##### INFORMATION SUPPLIED #####
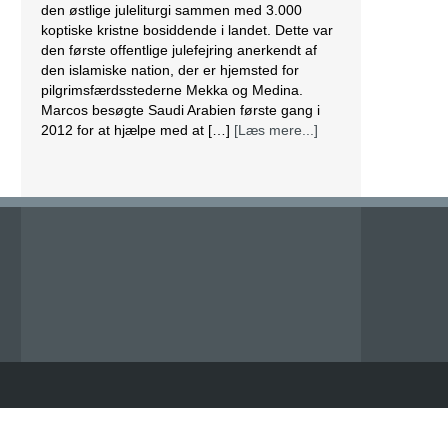
den østlige juleliturgi sammen med 3.000
koptiske kristne bosiddende i landet. Dette var
den første offentlige julefejring anerkendt af
den islamiske nation, der er hjemsted for
pilgrimsfærdsstederne Mekka og Medina.
Marcos besøgte Saudi Arabien første gang i
2012 for at hjælpe med at […]
[Læs mere...]
Lesbisk par i Costa Rica bliver viet efter
lovændring
De første vielser i Costa Rica mellem par af
samme køn har fundet sted tirsdag. Det skriver
BBC. Dermed er Costa Rica det første
centralamerikanske land, der tillader
homoseksuelle par at gifte sig. Det lesbiske par
Alexandra Quiros og Dunia Araya blev de
første til at sige “ja” til hinanden. Brylluppet blev
vist på nationalt […]
[Læs mere...]
Abbas erklærer alle aftaler med Israel og USA
for færdige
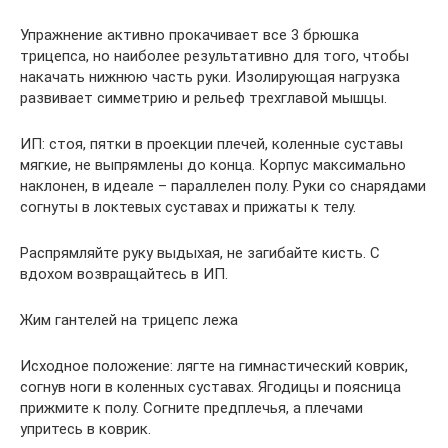
Упражнение активно прокачивает все 3 брюшка
трицепса, но наиболее результативно для того, чтобы
накачать нижнюю часть руки. Изолирующая нагрузка
развивает симметрию и рельеф трехглавой мышцы.
ИП: стоя, пятки в проекции плечей, коленные суставы
мягкие, не выпрямлены до конца. Корпус максимально
наклонен, в идеале – параллелен полу. Руки со снарядами
согнуты в локтевых суставах и прижаты к телу.
Распрямляйте руку выдыхая, не загибайте кисть. С
вдохом возвращайтесь в ИП.
Жим гантелей на трицепс лежа
Исходное положение: лягте на гимнастический коврик,
согнув ноги в коленных суставах. Ягодицы и поясница
прижмите к полу. Согните предплечья, а плечами
упритесь в коврик.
#####
> _WRITTEN TASK_: Each line in the data that holds the string "коврик" should be found and copied.

> _FINISHED TASK_:
Исходное положение: лягте на гимнастический коврик,
упритесь в коврик.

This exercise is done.